Deaths from sepsis around the world are twice as high as previously thought, with babies and small children in poorer countries at greatest risk, a major study has revealed.
There were almost 50 million sepsis cases worldwide and 11 million deaths in 2017, according to US researchers writing in the Lancet medical journal. Sepsis, an overcharged response by the body to infection, is associated with one in five deaths worldwide, they say.
By comparison, the World Health Organisation estimated there were 9.6 million deaths from cancer in 2018.
The new estimates come from an analysis of data in the Global Burden of Disease study run by the Institute of Health Metrics and Evaluation at the University of Washington in Seattle. The leap in numbers comes from an attempt to quantify what is happening in low and middle-income countries, where there is little data and children are worst affected. “More than half of all sepsis cases worldwide in 2017 occurred among children,” says the paper. Nearly 3 million died; many were under a month old.

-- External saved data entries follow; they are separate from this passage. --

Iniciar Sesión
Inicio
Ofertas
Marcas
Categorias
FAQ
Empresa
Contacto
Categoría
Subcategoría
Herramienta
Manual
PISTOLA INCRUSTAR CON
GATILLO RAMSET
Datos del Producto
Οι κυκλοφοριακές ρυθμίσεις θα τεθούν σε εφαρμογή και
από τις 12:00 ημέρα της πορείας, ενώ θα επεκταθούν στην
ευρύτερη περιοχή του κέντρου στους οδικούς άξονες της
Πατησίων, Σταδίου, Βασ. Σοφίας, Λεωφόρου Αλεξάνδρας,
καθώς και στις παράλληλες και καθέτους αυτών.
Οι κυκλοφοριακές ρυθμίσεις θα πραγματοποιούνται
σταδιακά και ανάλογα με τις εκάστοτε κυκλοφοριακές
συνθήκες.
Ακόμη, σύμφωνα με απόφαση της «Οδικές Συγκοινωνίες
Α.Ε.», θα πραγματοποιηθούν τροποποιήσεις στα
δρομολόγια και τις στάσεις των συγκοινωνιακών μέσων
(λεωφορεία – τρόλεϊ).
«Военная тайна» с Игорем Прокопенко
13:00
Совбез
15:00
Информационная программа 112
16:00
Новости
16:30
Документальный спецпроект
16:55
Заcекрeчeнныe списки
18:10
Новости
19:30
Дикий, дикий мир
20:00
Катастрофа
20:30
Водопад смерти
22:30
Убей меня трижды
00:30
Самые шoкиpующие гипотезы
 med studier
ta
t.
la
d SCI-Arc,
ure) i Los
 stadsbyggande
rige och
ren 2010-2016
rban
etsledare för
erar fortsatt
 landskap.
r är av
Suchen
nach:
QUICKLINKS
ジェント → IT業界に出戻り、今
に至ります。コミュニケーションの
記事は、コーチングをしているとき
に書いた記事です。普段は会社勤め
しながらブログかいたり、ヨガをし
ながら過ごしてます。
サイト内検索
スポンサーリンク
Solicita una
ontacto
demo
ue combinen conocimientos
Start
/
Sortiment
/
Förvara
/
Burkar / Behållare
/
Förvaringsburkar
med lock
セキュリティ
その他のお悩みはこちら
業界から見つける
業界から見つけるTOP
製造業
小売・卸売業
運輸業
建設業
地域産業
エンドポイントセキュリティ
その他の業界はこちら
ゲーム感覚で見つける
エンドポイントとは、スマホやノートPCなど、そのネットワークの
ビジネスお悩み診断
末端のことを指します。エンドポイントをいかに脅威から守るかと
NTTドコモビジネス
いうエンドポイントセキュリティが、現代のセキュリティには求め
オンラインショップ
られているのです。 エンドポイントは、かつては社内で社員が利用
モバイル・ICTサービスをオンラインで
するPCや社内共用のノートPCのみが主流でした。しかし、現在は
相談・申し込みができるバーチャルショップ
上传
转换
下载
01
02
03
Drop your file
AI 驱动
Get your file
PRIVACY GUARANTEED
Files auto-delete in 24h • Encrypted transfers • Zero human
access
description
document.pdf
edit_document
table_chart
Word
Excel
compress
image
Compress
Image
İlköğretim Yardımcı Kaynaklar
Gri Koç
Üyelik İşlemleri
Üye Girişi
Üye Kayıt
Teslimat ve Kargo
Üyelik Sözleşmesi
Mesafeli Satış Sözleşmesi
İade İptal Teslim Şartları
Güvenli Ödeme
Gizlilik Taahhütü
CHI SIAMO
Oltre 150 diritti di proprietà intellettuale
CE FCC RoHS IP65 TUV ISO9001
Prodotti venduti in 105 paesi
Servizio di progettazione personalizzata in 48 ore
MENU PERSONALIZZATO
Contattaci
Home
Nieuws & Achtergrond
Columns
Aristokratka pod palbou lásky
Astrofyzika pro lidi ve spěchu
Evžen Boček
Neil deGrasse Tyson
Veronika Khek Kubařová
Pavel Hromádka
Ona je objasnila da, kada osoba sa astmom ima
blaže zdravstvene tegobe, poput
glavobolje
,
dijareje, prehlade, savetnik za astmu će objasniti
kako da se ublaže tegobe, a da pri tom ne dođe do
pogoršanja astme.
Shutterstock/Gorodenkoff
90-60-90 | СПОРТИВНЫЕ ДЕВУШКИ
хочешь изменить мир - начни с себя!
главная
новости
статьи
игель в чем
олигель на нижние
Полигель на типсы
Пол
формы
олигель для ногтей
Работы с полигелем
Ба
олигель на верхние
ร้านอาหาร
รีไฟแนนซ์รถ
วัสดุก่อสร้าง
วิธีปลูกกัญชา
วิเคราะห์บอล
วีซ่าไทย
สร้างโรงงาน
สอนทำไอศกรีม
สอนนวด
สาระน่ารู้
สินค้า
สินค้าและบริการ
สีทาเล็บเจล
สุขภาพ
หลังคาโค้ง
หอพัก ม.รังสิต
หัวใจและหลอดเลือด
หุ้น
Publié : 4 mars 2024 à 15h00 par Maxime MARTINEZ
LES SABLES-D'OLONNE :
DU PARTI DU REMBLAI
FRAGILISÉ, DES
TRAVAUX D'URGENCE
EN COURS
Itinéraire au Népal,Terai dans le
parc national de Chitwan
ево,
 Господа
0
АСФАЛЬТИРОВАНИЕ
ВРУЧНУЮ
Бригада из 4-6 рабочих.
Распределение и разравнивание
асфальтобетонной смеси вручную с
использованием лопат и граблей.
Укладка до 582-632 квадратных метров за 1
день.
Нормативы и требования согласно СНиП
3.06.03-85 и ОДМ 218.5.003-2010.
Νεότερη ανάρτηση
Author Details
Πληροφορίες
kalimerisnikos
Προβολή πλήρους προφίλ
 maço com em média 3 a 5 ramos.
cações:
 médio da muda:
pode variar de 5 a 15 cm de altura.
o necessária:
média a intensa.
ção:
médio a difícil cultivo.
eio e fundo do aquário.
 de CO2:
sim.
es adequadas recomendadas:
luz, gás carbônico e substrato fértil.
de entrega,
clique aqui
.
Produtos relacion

“We are alarmed to find sepsis deaths are much higher than previously estimated, especially as the condition is both preventable and treatable,” said Dr Mohsen Naghavi, a senior author on the study and professor of health metrics sciences at the Institute.
He called for more focus on preventing sepsis among newborns through access to vaccines, clean water and other hygiene measures against infection, as well as action to tackle antimicrobial resistance, which he said was “an important driver of the condition”. Many infections are no longer easily treatable because bacteria and viruses have evolved to overpower some antibiotics.
The leading cause of sepsis was diarrhoeal disease and the leading cause of sepsis-related deaths was pneumonia.
“Watching a baby die of a disease that could have been prevented with basic public health measures really sticks with you,” said the lead author, Dr Kristina E Rudd, an assistant professor in Pitt’s Department of Critical Care Medicine.
The increase in cases they had found was not surprising, she said. “We are finally able to access data for children for areas of the world and groups of young children for which we had the least data previously.”
In high-income countries, by contrast, “we find similar or in some cases slightly lower levels of sepsis than previously,” she said. Most of those who developed sepsis already had a disease such as cancer or had had a stroke, which led to the infection causing sepsis.
The development of sepsis is preventable if the infection is caught early, with appropriate antibiotics and good-quality affordable and convenient medical care.
Prof Mervyn Singer, from the Bloomsbury Institute of Intensive Care Medicine at University College London, pointed out that the coding of sepsis in medical records is always problematic, because it is tied to infections and other medical conditions. Although the study says there are 47,860 sepsis cases in the UK, he and colleagues showed in a previous Lancet study that only 13,455 are recorded as having been admitted into an intensive care unit in England.
Deaths related to sepsis are far higher in the developing world. “In developed countries it’s more about age, frailty and underlying comorbidity [other medical conditions]. So patients here generally die ‘with’ rather than ‘of’ sepsis,” he said.
Dr Ron Daniels, the chief executive of the Global Sepsis Alliance and the UK Sepsis Trust, said: “Sepsis is now known to claim more lives than cancer. Whilst not all deaths from sepsis are preventable through earlier intervention, this reinforces the call to all UN member states to continue to implement national action plans on this prevalent and deadly condition. If we don’t urgently take steps to slow antibiotic resistance and develop new agents, then even with improved healthcare this death toll may begin to rise.”